Using a wood chipper to save cheetahs, Africa's most endangered big cats
Laurie Marker cuts down thorn bushes and gets farmers to change from herding dogs to guard dogs to protect cheetahs.
Suzi Eszterhas/Getty Images/File
It takes an unusual mind to bring a wood chipper to the desert. But in her 37-year quest to help save Africa's most endangered big cat – the cheetah – Laurie Marker has gotten used to taking unusual steps.
"Actually, I have two," she says of the chippers in an interview in Indianapolis, where Dr. Marker, founder of the Cheetah Conservation Fund (CCF), was being honored last fall as a finalist for the Indianapolis Prize, the largest prize given in the world for animal conservation.
The wood chippers are part of her conservation campaign – notable for its down-to-earth practicality and emphasis on innovative solutions that will be good for both local people and the cheetah.
Cheetahs, which move at speeds of up to 70 miles per hour, were being blinded by running through thick, prickly thorn bush undergrowth that is eating up Namibia's land, causing problems for farmers as well as big cats. Unable to hunt wild game, the injured animals were preying on livestock, causing farmers to trap them.
Marker's solution: Send in the wood chippers.
The chipped thorn bush now is turned into ecoblocks, which are sold as fuel in South Africa and Europe. Studies show that both cheetahs and leopards are returning to the cleared areas. Marker is also contemplating turning thorn bush chips into biomass, which could be used to generate electricity. More than half of Namibia's citizens still lack electrical service.
"The highway is littered with noble causes out there that haven't been effective," says Gregg Hudson, executive director of the Dallas Zoo and the Children's Aquarium at Fair Park in Dallas, who served on CCF's board from 2001 to 2006. "Laurie – this is one of the reasons I've really enjoyed working with her – sees all sides of a problem.
"The cheetah – that's her passion. But she's not coming down in that traditional role: 'You need to save them because it's the right thing to do.' She's immersed herself in the culture … and gone about trying to find solutions that are win-win for everybody. That, to me, is so refreshing."

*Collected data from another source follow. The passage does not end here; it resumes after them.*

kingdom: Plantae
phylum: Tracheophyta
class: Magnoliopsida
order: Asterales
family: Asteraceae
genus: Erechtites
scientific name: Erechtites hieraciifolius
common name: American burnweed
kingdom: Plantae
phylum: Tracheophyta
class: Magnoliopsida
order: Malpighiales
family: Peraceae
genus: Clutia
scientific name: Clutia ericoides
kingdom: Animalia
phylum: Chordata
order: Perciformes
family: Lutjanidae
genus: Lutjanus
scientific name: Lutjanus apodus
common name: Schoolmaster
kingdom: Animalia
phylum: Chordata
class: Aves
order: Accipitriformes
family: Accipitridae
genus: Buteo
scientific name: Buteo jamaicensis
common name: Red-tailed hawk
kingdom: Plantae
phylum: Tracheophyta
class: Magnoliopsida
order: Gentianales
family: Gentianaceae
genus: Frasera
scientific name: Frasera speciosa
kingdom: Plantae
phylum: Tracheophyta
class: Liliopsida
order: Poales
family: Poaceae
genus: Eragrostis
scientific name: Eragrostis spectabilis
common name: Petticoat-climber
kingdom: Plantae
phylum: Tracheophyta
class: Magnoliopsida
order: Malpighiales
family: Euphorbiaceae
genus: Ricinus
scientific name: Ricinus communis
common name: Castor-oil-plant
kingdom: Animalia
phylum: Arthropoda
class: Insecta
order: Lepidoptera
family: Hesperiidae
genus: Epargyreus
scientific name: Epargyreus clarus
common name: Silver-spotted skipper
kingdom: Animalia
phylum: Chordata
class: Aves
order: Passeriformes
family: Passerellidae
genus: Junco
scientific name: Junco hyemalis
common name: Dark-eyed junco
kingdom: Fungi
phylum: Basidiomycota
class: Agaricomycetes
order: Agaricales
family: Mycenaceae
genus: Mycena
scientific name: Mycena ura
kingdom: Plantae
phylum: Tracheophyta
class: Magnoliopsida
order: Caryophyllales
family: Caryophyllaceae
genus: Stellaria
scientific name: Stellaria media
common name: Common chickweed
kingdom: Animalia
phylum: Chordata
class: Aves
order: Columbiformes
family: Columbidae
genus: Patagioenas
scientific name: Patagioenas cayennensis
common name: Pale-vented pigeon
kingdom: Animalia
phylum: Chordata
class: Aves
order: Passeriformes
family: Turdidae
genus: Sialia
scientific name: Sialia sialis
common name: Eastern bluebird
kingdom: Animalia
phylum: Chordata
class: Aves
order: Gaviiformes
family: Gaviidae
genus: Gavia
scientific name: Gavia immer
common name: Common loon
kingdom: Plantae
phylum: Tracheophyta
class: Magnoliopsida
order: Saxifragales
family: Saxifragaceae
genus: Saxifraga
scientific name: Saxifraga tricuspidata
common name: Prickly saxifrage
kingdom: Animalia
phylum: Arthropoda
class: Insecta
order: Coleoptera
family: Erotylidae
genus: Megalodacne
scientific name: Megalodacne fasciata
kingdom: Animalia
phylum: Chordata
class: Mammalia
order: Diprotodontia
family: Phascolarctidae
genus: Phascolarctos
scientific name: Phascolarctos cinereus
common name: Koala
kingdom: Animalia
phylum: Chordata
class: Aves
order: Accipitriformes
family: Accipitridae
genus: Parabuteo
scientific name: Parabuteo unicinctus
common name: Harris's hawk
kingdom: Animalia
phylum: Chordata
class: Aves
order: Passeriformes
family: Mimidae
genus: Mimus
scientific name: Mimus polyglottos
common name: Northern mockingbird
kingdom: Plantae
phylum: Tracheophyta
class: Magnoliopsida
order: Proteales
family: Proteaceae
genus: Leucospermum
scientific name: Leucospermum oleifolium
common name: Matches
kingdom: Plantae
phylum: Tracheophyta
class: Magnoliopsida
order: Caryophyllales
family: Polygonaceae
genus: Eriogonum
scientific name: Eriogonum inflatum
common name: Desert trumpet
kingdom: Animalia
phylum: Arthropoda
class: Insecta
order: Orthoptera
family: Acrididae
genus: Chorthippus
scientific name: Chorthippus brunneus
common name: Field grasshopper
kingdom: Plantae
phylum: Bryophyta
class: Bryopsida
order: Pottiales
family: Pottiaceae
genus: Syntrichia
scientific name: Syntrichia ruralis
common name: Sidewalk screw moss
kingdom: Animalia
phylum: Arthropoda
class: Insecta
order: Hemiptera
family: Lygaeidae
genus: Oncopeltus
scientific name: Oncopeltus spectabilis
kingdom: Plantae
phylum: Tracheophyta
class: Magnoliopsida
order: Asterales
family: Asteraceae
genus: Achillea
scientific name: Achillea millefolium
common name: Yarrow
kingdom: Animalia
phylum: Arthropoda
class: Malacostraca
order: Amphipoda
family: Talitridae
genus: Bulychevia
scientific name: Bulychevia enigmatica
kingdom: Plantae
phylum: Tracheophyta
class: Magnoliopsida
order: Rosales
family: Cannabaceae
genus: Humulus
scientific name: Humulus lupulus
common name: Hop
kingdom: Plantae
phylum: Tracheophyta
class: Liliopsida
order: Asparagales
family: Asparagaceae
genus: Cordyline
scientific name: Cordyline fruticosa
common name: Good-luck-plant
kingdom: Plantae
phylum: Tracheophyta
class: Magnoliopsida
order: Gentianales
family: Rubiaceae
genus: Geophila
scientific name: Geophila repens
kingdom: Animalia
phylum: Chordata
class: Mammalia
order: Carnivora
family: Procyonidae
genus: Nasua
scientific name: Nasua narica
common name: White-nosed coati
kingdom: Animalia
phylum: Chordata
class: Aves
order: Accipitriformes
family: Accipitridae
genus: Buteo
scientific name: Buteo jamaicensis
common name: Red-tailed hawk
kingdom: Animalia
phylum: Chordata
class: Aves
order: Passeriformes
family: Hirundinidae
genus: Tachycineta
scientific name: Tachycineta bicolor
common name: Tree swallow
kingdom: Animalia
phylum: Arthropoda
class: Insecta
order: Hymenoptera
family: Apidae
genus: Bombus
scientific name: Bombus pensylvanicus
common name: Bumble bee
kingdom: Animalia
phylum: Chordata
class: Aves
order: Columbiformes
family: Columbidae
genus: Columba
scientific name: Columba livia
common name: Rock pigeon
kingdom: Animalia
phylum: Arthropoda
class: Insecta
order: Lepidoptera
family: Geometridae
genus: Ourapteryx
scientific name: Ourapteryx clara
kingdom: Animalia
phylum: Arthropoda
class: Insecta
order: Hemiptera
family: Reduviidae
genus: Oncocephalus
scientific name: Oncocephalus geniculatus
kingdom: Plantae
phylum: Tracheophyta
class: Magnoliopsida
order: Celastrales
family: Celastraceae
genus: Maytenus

Another example of this win-win approach is CCF's guard-dog program. Marker sat down with farmers and discovered they were using small herding dogs instead of guard dogs and thus losing valuable livestock to cheetah attacks. CCF set up a program to give farmers large Turkish Kangal dogs, which bond with the herd and scare off the cheetahs.
The result: an 80 percent dip in livestock losses, a long waiting list for Kangal dogs, and fewer cheetahs killed by farmers.
"Laurie has one of the best connections between her left brain and her right brain of anyone I've ever come across," says Michael Crowther, chief executive officer of the Indianapolis Zoo, which administers the prize. He calls her a "brilliant scientist" who has helped discover the genetic makeup of cheetahs.
But there's another side to Marker that's intensely practical. "A lot of it revolves around trying to see problems from a variety of angles," she says. "I don't think there are problems; there are unknowns."
While living in Oregon in the 1970s, Marker worked at a wildlife refuge and raised a tiger and a cheetah from infancy. They slept with her in her mom's guest bedroom in northern California when Marker took them on educational tours of area schools. (She and Khayam, the cheetah, appeared on "The Tonight Show" with Johnny Carson.)
Marker had no plans to leave the West Coast for a life in the African desert.
"I kept thinking that someone would go and take care of the wild cheetahs if I told enough people to do it," she says. "I mean, I had a job. I had a life. I call it the 'they factor': 'They will take care of it.' " Eventually, she says she realized," 'They' is me."
Marker traveled to Namibia in the 1980s, but refused to live in a country that was still under apartheid. When Namibia declared independence in 1991 and ended apartheid, she bought her plane ticket.
When people talk about making changes "little by little," Marker disagrees. "No. Fast and big," she urges.
Because cheetahs are genetically quite similar to each other, they are more vulnerable to threats from climate change to human encroachment. "Being limited in their gene pool – they do become much more vulnerable," Marker says.
But despite some daunting challenges, success is possible. "I know it's attainable," she says. "The only thing that we're lacking is money and speed. But we know what we need to do."
Successes do happen. Last year, Marker found that cheetahs had returned to neighboring Angola after decades of absence.
"It was a big 'wow,' " she says.
Her approach to conservation is a practical one. It boils down to "listening and thinking – and thinking creatively and outside of the box," she says.
"You have to be very patient. If you lose your patience, you have to go back to ground zero. So, don't lose your patience because you don't have time to go back."